* **What to do**
Reproduce every line of the listing exactly.

[Input records Boundary: Start]

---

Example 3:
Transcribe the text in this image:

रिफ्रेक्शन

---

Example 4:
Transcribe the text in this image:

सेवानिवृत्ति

[Input records Boundary: End]

* **Written answer**
---

Example 3:
Transcribe the text in this image:

रिफ्रेक्शन

---

Example 4:
Transcribe the text in this image:

सेवानिवृत्ति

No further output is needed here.